++++ PAGE ++++

4.3 Considering Legendary Types

Maybe you once asked the question, "Are legendary Pokemon really way stronger than non-legendary ones?" This question pushed us to check whether we can accurately distinguish legendary Pokemon just by looking at their basic stats.

In [8]:
df.groupby('Legendary')['Generation'].count()
Out[8]:
Legendary
False    735
True      65
Name: Generation, dtype: int64
In [9]:
fig, ax = plt.subplots(1,2, figsize=(20,5.8))

# -------------- LEGENDARY VS NON-LEGENDARY (UNEQUAL SIZES)---------------------
df_features = df[['HP', 'Attack', 'Defense', 'Sp. Atk', 'Sp. Def', 
                       'Speed']]
df_target = df['Legendary']

training_accuracy = []
test_accuracy = []
trials = range(10)
for trial in trials:
    (X_train, X_test, 
     y_train, y_test) = train_test_split(df_features, 
                                         df_target,
                                         test_size=0.25,
                                         random_state=trial)

    # Set n for n_neighbors from 1 to 49
    neighbors_settings = range(1, 40)

    for n_neighbors in neighbors_settings:
        # Build model
        clf = KNeighborsClassifier(n_neighbors=n_neighbors)
        clf.fit(X_train, y_train)
        # Record training accuracy for one trial
        training_accuracy.append(clf.score(X_train, y_train))
        # Record generalization trial for one trial
        test_accuracy.append(clf.score(X_test, y_test))

#Reshaping accuracies in such a way that one row is one trial
training_accuracy = (np.array(training_accuracy)
                       .reshape(len(trials), len(neighbors_settings)))
#Calculate mean and standard deviation per column
training_err = np.std(training_accuracy, axis=0)
training_accuracy = np.mean(training_accuracy, axis=0)

#Reshape accuracies in such a way that one row is one trial
test_accuracy = (np.array(test_accuracy)
                   .reshape(len(trials), len(neighbors_settings)))
#Calculate mean and standard deviation per column
test_err = np.std(test_accuracy, axis=0)
test_accuracy = np.mean(test_accuracy, axis=0)

# Graph results
#plt.figure(figsize=(10,5))
ax[0].errorbar(neighbors_settings, training_accuracy, yerr=training_err, 
             label="training accuracy")
ax[0].errorbar(neighbors_settings, test_accuracy, yerr=test_err, 
             label="test accuracy")
ax[0].set_ylabel("Accuracy")
ax[0].set_xlabel("n_neighbors")
ax[0].set_xticks(range(1,len(neighbors_settings) + 1), 10)
ax[0].set_title("Legendary vs Non-legendary (Unequal Sizes)", fontsize=18)
ax[0].legend()

# -------------- LEGENDARY VS NON-LEGENDARY (EQUAL SIZES)---------------------

df_rows = df[df['Legendary'] == False].sample(n=65)
df_rows = df_rows.append(df[df['Legendary'] == True])

++++ DATA ROWS ++++

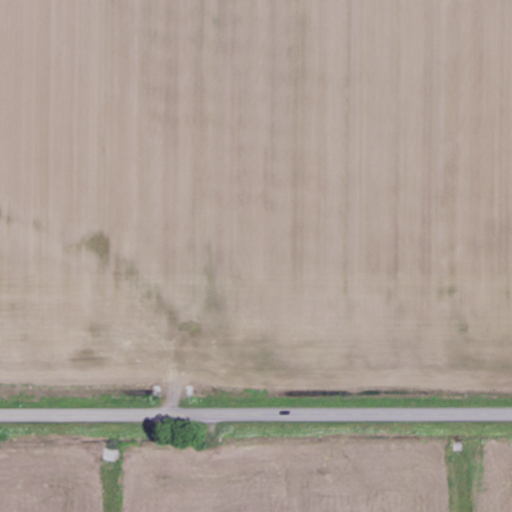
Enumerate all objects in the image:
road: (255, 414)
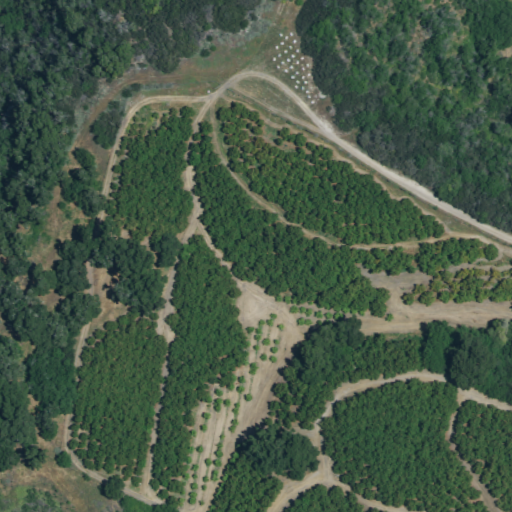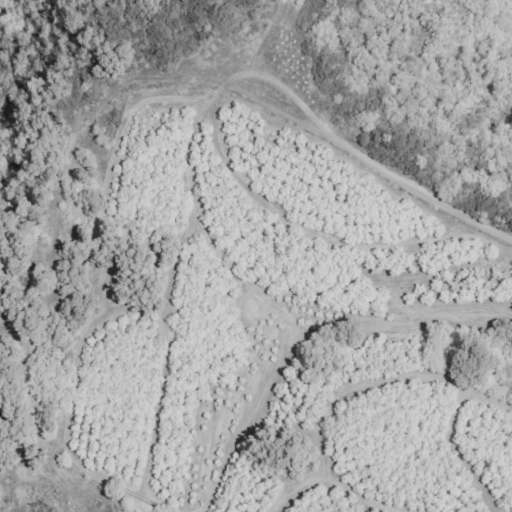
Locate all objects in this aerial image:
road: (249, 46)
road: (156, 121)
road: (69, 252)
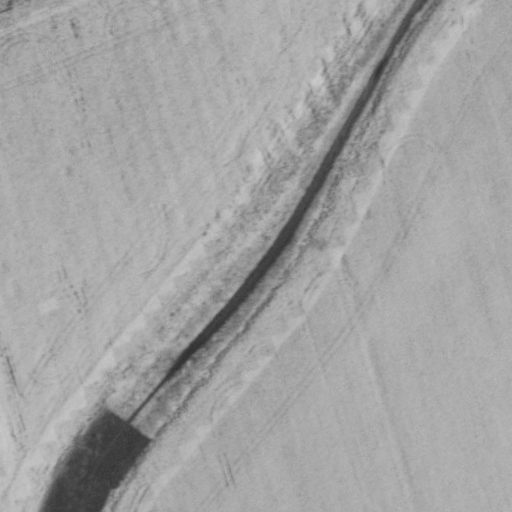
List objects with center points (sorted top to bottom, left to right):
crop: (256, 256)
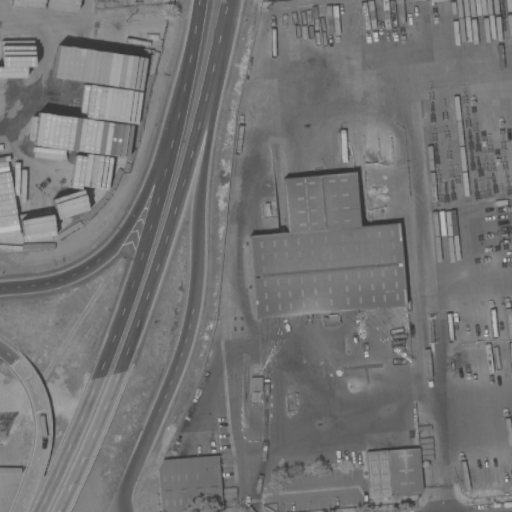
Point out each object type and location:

++++

§ **JOBS**
1. Answer these questions about the legendary Pokemon excerpt:
(a) How many non-legendary Pokemon does the count output report?
(b) What value is given for test_size in the train-test split?
(c) How many non-legendary Pokemon are sampled for the equal-sizes comparison?
2. Go on with the legendary Pokemon excerpt, starting after its last line.
The rows have no connection to the legendary Pokemon excerpt.

§ **RESPONSE LIST**
1.
(a) 735
(b) 0.25
(c) 65

2.
df_features = df_rows[['HP', 'Attack', 'Defense', 'Sp. Atk', 'Sp. Def', 
                       'Speed']]
df_target = df_rows['Legendary']

training_accuracy = []
test_accuracy = []
trials = range(10)
for trial in trials:
    (X_train, X_test, 
     y_train, y_test) = train_test_split(df_features, 
                                         df_target,
                                         test_size=0.25,
                                         random_state=trial)

    # Set n for n_neighbors from 1 to 49
    neighbors_settings = range(1, 40)

    for n_neighbors in neighbors_settings:
        # Build model
        clf = KNeighborsClassifier(n_neighbors=n_neighbors)
        clf.fit(X_train, y_train)
        # Record training accuracy for one trial
        training_accuracy.append(clf.score(X_train, y_train))
        # Record generalization trial for one trial
        test_accuracy.append(clf.score(X_test, y_test))

#Reshaping accuracies in such a way that one row is one trial
training_accuracy = (np.array(training_accuracy)
                       .reshape(len(trials), len(neighbors_settings)))
#Calculate mean and standard deviation per column
training_err = np.std(training_accuracy, axis=0)
training_accuracy = np.mean(training_accuracy, axis=0)

#Reshape accuracies in such a way that one row is one trial
test_accuracy = (np.array(test_accuracy)
                   .reshape(len(trials), len(neighbors_settings)))
#Calculate mean and standard deviation per column
test_err = np.std(test_accuracy, axis=0)
test_accuracy = np.mean(test_accuracy, axis=0)

# Graph results
#plt.figure(figsize=(10,5))
ax[1].errorbar(neighbors_settings, training_accuracy, yerr=training_err, 
             label="training accuracy")
ax[1].errorbar(neighbors_settings, test_accuracy, yerr=test_err, 
             label="test accuracy")
ax[1].set_ylabel("Accuracy")
ax[1].set_xlabel("n_neighbors")
ax[1].set_xticks(range(1,len(neighbors_settings) + 1), 10)
ax[1].set_title("Legendary vs Non-legendary (Equal Sizes)", fontsize=18)
ax[1].legend()    
Out[9]:
<matplotlib.legend.Legend at 0x1e6f9376b08>

5. Discussion of Results/Insights:

5.1 It is difficult to classify ALL Pokemons by type based on their stats alone.

Result of the k-NN classification algorithm in 4.1 attempting to classify all Pokemon according to their primary type shows only an accuracy of around 20-25%. This suggests that all primary types of Pokemon cannot be categorized just based on their basic stats. One possible reason for this is the dispersion of the basic stats of Pokemon within the same type. This means that a set of stats of a Pokemon may not be distinguished from those of other Pokemon types if all Pokemon are to be considered. One can argue that in the same type there are strong Pokemon and weak ones like Charizard and Charmander, respectively.

In addition, there are too many classifications and you cannot distinguish one set of basic stats over the other if you compare them all at once. Some pairs of types though are easily differentiated and classified, while some pairs yield low accuracy in terms of classification.

5.2 Some pairs of Pokemon types can be classified accurately based on their stats.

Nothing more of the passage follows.